Zoe Todd (Métis/otipemisiw) is from Amiskwaciwâskahikan (Edmonton), Alberta, Canada. She writes about fish, art, Métis legal traditions, the Anthropocene, extinction, and decolonization in urban and prairie contexts. She also studies human-animal relations, colonialism and environmental change in north/western Canada.
Her research is on fish, colonialism and legal-governance relations between Indigenous peoples and the Canadian State. In the past, she has researched human-fish relations in the Inuvialuit Settlement Region, and has also conducted work on Arctic Food Security in the Inuvialuit Settlement Region in the Northwest Territories, Canada. Her current work focuses on the relationships between people and fish in the context of colonialism, environmental change and resource extraction in Treaty Six Territory (Edmonton, amiskwaciwâskahikan), Alberta and the Lake Winnipeg watershed more broadly. Her work employs a critical Indigenous feminist lens to examine the shared relationships between people and their environments and legal orders in Canada, with a view to understanding how to bring fish and the more-than-human into conversations about Indigenous self-determination, peoplehood, and governance in Canada today.
She is currently an assistant professor in the Department of Sociology and Anthropology at Carleton University.

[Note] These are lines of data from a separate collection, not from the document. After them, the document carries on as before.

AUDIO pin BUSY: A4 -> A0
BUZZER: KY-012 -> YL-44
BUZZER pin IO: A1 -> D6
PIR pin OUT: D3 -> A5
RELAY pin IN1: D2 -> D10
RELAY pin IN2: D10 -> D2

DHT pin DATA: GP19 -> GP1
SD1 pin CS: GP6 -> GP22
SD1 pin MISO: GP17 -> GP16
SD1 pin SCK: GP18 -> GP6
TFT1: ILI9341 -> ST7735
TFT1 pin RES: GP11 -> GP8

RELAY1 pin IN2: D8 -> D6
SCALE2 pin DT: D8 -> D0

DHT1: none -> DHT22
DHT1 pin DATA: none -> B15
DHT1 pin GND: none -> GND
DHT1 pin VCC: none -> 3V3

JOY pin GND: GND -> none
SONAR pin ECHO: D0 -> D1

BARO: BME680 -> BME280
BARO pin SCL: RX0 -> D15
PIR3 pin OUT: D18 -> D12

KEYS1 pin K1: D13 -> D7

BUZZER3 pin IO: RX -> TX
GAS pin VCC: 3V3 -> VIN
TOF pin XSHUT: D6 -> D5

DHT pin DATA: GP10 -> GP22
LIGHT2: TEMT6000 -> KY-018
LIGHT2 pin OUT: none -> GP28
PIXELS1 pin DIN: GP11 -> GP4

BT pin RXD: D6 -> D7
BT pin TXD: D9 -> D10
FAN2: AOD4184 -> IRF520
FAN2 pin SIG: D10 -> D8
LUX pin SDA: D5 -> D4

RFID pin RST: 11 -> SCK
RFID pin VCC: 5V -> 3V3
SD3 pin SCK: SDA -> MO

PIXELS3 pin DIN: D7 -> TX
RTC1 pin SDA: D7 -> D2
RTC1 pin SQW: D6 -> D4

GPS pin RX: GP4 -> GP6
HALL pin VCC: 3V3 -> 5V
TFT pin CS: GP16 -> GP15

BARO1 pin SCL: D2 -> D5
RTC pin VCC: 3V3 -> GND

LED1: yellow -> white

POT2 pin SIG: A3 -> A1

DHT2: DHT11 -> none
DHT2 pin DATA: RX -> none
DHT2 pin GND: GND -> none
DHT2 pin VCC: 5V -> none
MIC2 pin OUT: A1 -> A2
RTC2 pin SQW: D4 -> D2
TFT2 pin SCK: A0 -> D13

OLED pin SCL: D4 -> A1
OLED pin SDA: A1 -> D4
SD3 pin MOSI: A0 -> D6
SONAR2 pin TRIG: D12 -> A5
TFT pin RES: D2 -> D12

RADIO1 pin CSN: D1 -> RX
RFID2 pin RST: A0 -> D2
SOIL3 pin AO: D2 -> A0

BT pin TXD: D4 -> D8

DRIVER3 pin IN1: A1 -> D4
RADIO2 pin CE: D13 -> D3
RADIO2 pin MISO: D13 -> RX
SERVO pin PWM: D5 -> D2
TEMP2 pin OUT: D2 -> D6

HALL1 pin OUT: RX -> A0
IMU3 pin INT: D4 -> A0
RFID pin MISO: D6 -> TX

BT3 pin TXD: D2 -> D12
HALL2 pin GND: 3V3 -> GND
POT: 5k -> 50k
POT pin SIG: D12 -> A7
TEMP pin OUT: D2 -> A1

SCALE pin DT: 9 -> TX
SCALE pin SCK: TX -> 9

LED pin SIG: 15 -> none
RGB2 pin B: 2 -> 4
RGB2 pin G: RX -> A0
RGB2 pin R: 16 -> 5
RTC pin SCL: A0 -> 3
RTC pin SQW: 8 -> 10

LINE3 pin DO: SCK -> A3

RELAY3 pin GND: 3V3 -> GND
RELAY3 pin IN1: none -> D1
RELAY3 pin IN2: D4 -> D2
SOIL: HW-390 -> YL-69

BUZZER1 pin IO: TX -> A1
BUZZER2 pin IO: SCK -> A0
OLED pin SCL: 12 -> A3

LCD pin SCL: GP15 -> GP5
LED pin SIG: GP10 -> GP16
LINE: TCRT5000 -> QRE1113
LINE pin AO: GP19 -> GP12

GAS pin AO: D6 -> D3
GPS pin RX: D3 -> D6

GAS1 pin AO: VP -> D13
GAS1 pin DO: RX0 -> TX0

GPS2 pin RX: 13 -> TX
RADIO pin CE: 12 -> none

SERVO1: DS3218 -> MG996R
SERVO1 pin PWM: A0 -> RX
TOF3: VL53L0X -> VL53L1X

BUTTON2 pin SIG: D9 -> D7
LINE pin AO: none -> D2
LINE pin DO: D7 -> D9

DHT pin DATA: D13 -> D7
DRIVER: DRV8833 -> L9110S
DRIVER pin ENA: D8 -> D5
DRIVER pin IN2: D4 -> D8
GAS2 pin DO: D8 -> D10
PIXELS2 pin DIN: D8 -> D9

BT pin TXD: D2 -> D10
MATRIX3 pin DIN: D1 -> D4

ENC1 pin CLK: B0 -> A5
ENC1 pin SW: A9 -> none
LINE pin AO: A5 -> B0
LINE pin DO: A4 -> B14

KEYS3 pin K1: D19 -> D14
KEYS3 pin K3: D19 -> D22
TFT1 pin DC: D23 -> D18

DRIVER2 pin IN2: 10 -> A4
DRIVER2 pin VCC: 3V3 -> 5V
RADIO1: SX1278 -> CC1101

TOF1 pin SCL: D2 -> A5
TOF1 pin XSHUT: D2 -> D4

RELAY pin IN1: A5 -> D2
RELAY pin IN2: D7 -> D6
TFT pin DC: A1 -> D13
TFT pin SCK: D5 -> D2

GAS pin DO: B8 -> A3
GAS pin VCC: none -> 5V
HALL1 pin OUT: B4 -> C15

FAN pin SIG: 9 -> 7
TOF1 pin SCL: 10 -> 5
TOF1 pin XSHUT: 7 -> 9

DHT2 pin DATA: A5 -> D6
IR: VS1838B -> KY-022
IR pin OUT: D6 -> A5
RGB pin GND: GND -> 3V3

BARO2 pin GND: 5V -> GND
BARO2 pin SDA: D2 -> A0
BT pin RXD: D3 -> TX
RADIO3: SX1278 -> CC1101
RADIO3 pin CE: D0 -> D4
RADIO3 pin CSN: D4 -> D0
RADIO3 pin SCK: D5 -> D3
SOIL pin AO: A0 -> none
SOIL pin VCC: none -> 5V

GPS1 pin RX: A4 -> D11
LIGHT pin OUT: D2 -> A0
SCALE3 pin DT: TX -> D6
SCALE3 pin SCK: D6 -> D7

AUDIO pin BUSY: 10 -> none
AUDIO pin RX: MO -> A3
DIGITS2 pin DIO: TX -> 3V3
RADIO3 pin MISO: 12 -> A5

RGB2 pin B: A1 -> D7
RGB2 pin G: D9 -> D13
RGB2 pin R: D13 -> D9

Corson Androski is a researcher, conservationist, software developer, and photographer/filmmaker from Hutchinson, Kansas. Their work uses the concept of care—as labor, affect, and ethic, given/received by humans and other-than-humans, individuals and systems—to consider subjects like institutional medicine alongside state ecological regulation, and beyond their respective margins, emergent communities of illness alongside informal conservation of the small, overlooked ecosystems of weeds and fungi that spring up in the seams of our patchwork flyover states.